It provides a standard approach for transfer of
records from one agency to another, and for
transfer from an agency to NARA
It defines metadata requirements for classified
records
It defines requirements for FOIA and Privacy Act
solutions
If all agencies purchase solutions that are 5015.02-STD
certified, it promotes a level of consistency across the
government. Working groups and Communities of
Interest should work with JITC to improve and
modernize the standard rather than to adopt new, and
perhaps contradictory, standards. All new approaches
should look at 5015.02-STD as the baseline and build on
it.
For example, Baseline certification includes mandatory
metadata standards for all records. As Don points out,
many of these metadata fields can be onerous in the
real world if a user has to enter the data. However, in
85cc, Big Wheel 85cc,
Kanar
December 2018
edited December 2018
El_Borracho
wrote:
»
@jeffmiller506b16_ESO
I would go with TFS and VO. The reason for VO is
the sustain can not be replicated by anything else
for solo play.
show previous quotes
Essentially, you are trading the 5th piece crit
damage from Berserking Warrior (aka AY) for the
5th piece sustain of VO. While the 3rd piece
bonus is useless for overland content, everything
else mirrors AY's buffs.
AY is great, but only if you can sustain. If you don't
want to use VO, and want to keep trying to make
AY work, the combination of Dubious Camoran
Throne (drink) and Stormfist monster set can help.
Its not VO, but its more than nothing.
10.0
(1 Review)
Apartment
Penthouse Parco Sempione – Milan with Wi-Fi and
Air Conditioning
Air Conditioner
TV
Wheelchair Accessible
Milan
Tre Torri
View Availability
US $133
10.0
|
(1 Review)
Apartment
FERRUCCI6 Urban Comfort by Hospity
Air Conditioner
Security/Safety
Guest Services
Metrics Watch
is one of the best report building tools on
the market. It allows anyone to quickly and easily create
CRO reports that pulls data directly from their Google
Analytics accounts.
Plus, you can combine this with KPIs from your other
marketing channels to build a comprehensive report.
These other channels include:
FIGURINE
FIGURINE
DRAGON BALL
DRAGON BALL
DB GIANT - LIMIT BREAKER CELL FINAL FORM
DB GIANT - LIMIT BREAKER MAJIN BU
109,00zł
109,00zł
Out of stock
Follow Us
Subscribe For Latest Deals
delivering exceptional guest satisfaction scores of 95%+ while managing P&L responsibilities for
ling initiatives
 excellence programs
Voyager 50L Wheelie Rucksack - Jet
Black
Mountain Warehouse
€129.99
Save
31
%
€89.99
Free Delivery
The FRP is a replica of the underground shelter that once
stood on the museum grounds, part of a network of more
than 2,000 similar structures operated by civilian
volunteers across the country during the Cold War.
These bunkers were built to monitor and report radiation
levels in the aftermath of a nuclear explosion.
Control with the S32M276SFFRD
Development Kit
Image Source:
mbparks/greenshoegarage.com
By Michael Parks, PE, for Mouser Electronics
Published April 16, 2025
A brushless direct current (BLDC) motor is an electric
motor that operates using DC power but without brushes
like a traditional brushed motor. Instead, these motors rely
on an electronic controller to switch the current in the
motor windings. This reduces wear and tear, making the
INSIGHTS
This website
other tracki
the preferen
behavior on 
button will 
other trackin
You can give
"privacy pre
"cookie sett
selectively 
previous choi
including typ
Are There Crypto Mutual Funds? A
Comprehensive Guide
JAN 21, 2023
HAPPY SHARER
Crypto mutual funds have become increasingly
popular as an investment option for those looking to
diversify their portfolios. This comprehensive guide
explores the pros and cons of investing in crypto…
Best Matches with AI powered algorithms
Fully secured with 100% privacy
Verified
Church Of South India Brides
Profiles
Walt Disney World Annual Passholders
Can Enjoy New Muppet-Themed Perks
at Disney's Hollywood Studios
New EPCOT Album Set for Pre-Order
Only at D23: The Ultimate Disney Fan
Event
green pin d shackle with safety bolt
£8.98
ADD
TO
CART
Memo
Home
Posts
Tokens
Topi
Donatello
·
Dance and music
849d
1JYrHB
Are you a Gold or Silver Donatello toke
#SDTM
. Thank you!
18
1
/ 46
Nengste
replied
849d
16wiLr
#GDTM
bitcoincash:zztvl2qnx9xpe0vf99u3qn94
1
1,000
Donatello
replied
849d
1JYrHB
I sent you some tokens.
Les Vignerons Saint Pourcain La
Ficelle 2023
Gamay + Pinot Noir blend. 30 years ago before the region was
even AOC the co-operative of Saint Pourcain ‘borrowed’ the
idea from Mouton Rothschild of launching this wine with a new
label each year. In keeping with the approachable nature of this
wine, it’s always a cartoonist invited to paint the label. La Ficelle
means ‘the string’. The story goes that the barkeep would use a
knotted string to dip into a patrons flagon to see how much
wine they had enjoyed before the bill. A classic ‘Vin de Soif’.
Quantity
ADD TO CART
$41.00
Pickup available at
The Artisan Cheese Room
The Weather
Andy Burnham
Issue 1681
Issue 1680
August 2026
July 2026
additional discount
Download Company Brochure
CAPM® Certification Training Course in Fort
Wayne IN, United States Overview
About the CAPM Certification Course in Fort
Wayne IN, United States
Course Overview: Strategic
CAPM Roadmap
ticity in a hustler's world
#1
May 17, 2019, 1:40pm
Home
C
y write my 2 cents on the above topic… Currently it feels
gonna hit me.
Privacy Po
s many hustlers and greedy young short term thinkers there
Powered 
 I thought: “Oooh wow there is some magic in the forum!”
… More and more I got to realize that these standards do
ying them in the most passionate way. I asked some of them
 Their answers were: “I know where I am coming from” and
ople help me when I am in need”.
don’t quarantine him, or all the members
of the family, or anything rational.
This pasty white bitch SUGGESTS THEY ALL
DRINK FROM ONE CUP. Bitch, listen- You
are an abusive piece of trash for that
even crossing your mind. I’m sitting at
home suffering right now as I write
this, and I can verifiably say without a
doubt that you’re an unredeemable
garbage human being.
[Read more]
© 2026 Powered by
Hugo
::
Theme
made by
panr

· · · · ·

TASK OBJECTIVE →
Give the lines again, exactly as they stand, from the beginning of the data through the line with "5th piece sustain of VO. While the 3rd piece".

EXERCISE ANSWER →
It provides a standard approach for transfer of
records from one agency to another, and for
transfer from an agency to NARA
It defines metadata requirements for classified
records
It defines requirements for FOIA and Privacy Act
solutions
If all agencies purchase solutions that are 5015.02-STD
certified, it promotes a level of consistency across the
government. Working groups and Communities of
Interest should work with JITC to improve and
modernize the standard rather than to adopt new, and
perhaps contradictory, standards. All new approaches
should look at 5015.02-STD as the baseline and build on
it.
For example, Baseline certification includes mandatory
metadata standards for all records. As Don points out,
many of these metadata fields can be onerous in the
real world if a user has to enter the data. However, in
85cc, Big Wheel 85cc,
Kanar
December 2018
edited December 2018
El_Borracho
wrote:
»
@jeffmiller506b16_ESO
I would go with TFS and VO. The reason for VO is
the sustain can not be replicated by anything else
for solo play.
show previous quotes
Essentially, you are trading the 5th piece crit
damage from Berserking Warrior (aka AY) for the
5th piece sustain of VO. While the 3rd piece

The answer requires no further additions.